Good for those making a stand

How good to see the people standing up to No Fracking in this part of the country.

Do you know I was getting a little ashamed of how the British people are turning out.

Reading about some of the so-called British going against the referendum vote, condoning what these other countries are telling us what to do, selling us down the river for a few dollars more gets me so concerned and amazes me.

Up with the silly British, we are getting too soft.

Paul Jones

Anchorsholme Lane


What’s happened to the repairs?

The total lack of progress re the library repairs in St Anne’s is shocking. Lancashire County Council admittedly is mired in scandal, but is there no-one there to ensure that our elegant, well used and needed library is put back into use?

Would a petition from readers in St Anne’s help?

Anne Fielding

Clarendon Road


Can you help lift animal standards?

Can Gazette readers help to change the lives of billions of farm animals for the better?

The RSPCA believes that the current minimum legal standards for farm animal welfare are just not good enough. For example, meat chickens can be housed in near darkness without natural daylight; hens which lay eggs can be kept in cages with each allocated with less usable space than an A4 sheet of paper and no way of dustbathing properly.

But we have a once-in-a-generation opportunity to change that. The government is drafting a new Agriculture Bill at the moment – in anticipation of us leaving the EU – and it wants to encourage the public to contribute their own thoughts and ideas.

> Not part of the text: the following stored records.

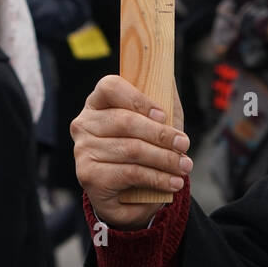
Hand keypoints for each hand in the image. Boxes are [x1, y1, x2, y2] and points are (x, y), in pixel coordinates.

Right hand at [71, 76, 190, 229]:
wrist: (129, 193)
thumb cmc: (143, 148)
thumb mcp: (154, 120)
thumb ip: (159, 95)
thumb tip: (167, 73)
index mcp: (97, 102)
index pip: (110, 86)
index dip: (138, 99)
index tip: (163, 115)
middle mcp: (84, 124)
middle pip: (125, 121)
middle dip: (161, 134)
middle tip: (184, 144)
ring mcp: (83, 151)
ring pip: (131, 150)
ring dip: (165, 159)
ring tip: (184, 166)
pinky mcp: (89, 176)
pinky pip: (129, 173)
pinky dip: (156, 178)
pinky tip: (172, 182)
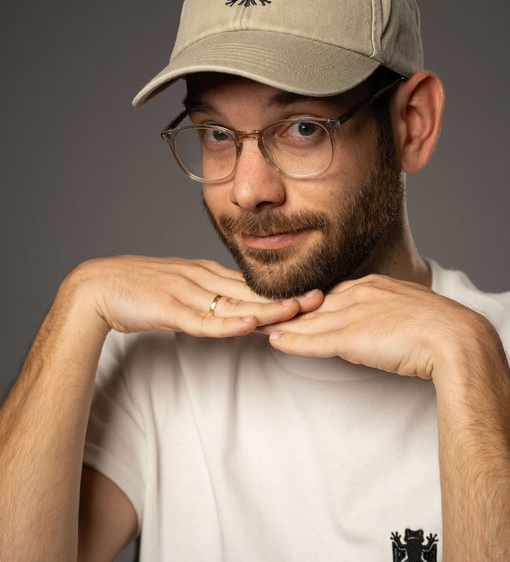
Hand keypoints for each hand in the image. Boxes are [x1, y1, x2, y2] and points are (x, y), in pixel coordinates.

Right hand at [60, 255, 323, 338]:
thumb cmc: (137, 289)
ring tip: (300, 311)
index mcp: (205, 274)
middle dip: (286, 297)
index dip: (280, 291)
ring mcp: (187, 293)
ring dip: (268, 309)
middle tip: (322, 298)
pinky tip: (251, 325)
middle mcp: (202, 280)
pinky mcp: (171, 310)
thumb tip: (229, 307)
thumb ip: (204, 298)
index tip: (309, 295)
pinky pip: (205, 320)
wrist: (98, 286)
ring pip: (235, 304)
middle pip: (251, 292)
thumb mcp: (179, 290)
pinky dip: (230, 323)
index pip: (250, 285)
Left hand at [261, 274, 486, 378]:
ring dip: (279, 324)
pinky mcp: (353, 338)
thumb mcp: (406, 311)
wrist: (455, 337)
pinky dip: (292, 342)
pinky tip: (273, 341)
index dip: (304, 301)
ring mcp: (353, 315)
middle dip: (281, 307)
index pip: (328, 294)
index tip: (285, 303)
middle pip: (310, 304)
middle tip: (255, 308)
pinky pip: (315, 340)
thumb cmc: (440, 328)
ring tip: (253, 324)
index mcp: (370, 286)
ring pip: (307, 321)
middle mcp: (357, 295)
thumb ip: (384, 314)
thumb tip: (374, 326)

This is a fantastic chance for animal lovers to persuade the UK government to include policies and incentives that will improve farm animal welfare in England.

We know that the public cares about how the farm animals that produce their food are treated. For example, 65 per cent of people living in the north west of England believe that animal welfare is important when deciding which meat products to buy, according to our recent Kantar poll.

If The Gazette’s readers really want to make a different to the lives of farm animals they can tell the UK Government what they believe the future of farming should be via our action page at www.rspca.org.uk/farmanimalaction

Marc Cooper

Head of Farm Animals, RSPCA


It’s high time we stopped pandering

So UK schools are removing analogue clocks and replacing them with digital ones as the students cannot read analogue ones.

It is one of the many examples of dumbing down so indulged youth will not suffer.

Perhaps, as well as personal responsibility, it’s time to bring back sundials.